Krisis memberi pukulan telak pada industri gula dalam negeri, dan Pabrik Gula Sewugalur adalah salah satu yang paling terdampak.
Karena tak sanggup bertahan, pada 1935 manajemen pabrik angkat tangan dan menyerahkan hak konversinya kepada keluarga Pakualaman. Roda produksi di pabrik itu pun berhenti berputar.
Jejak Wakil Gubernur Jawa Tengah
Pabrik Gula Sewugalur hanya berumur setengah abad. Namun, kompleks rumah dinas yang pernah dihuni para pejabat pabrik bertahan hingga sekarang.
Setelah pabrik gula itu gulung tikar, maka berdasarkan reorganisasi agraria kepemilikan tanah beralih ke pemerintah desa. Pada 12 November 1949 tanah bekas pabrik gula dilelang kepada masyarakat.
Suwartini berkisah bahwa kakeknya, Tjokrodirjo, membeli rumah itu dari seorang Tionghoa bernama Yantid bersama tiga rumah Indis lain yang lokasinya berdekatan.
Rumah itu lalu diwariskan kepada Sunartedjo--Wakil Gubernur Jawa Tengah periode 1990-1994--putra bungsu Tjokrodirjo.

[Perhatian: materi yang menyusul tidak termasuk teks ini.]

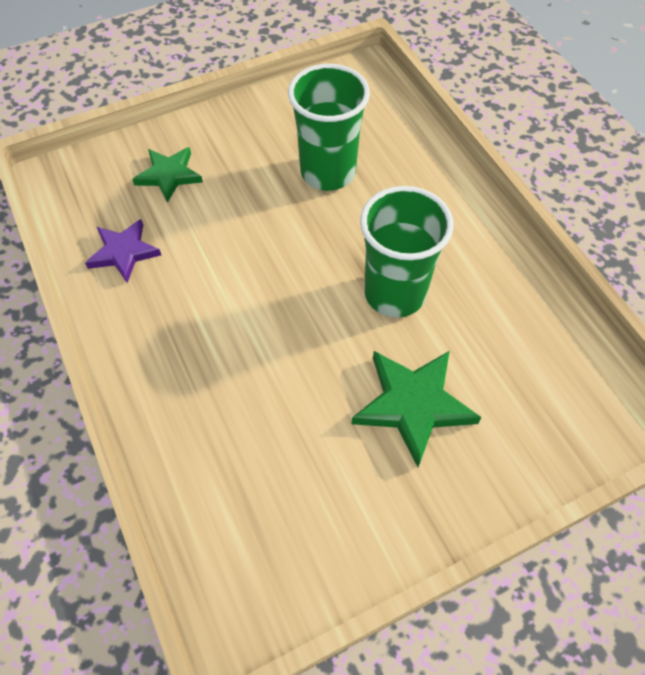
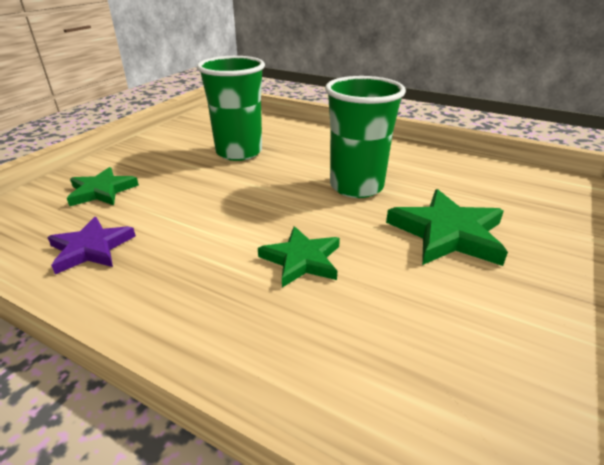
camera: 35 degrees left, 25 degrees down
(263, 359) = (302, 260): none -> green star

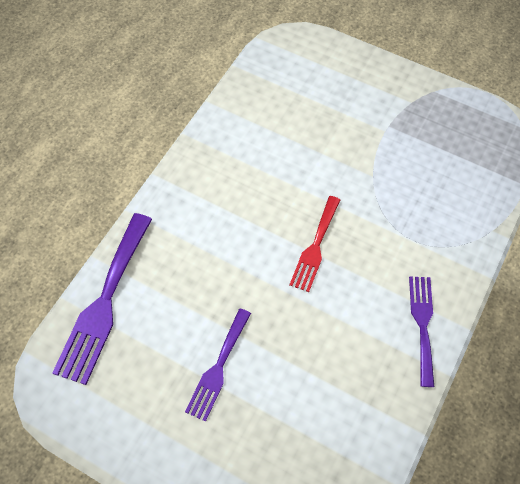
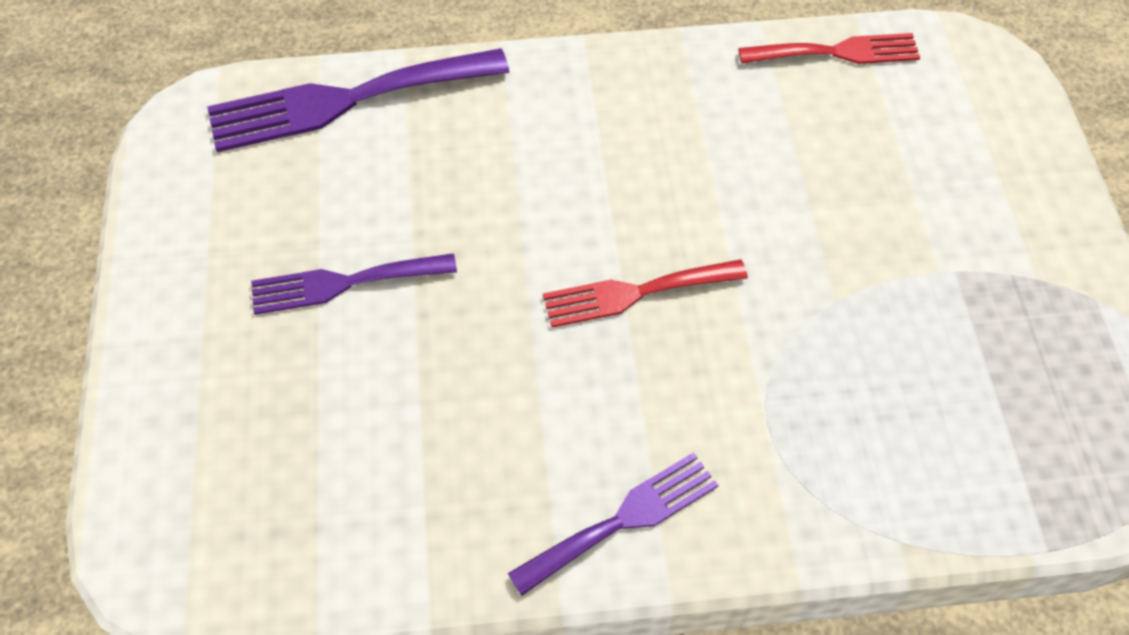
camera: 55 degrees right, 5 degrees down
(249, 86) = (837, 52): none -> red fork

Sunartedjo banyak menghabiskan waktunya di Jawa Tengah, sehingga rumah warisan ia percayakan kepada Suwartini, keponakannya yang sejak remaja sering membantu keperluan rumah tangga Tjokrodirjo.
Setelah menikah pada 1974, Suwartini dan suaminya menjadi penghuni tetap rumah itu. Tjokrodirjo sendiri sudah mangkat tiga tahun sebelumnya.
Di tengah kesibukan melayani pelanggan tembakaunya, Suwartini berbagi kisah tentang merawat rumah yang tampak sudah dimakan usia. Menurutnya, anak-anak Sunartedjo jarang menengok rumah tersebut.
Sambil berjalan ke halaman, tangannya menunjuk sisi-sisi bangunan yang sudah tersentuh renovasi. Beberapa di antaranya pilar-pilar yang terletak di teras depan.
Sebelum gempa mengguncang Yogyakarta pada 2006, sebuah beton pejal melintang di atasnya. Ketika gempa, beton ambrol hingga ke halaman. Benda sepanjang empat meter itu kini teronggok di halaman, tepat di bawah teras.
Pada 2016 rumah Indis warisan Tjokrodirjo ditetapkan Pemerintah Kabupaten Kulonprogo sebagai bangunan cagar budaya. Sebuah plang terpasang di bagian utara teras dengan tulisan Rumah Indis Sunartedjo.
Suwartini terlihat bangga ketika menyebut dirinya penghuni paling lama di antara penghuni rumah Indis lain di Sewugalur. Namun, usia yang tak lagi muda membuatnya gampang lelah jika disuruh merapikan rumah dengan halaman luas dan penuh pepohonan itu.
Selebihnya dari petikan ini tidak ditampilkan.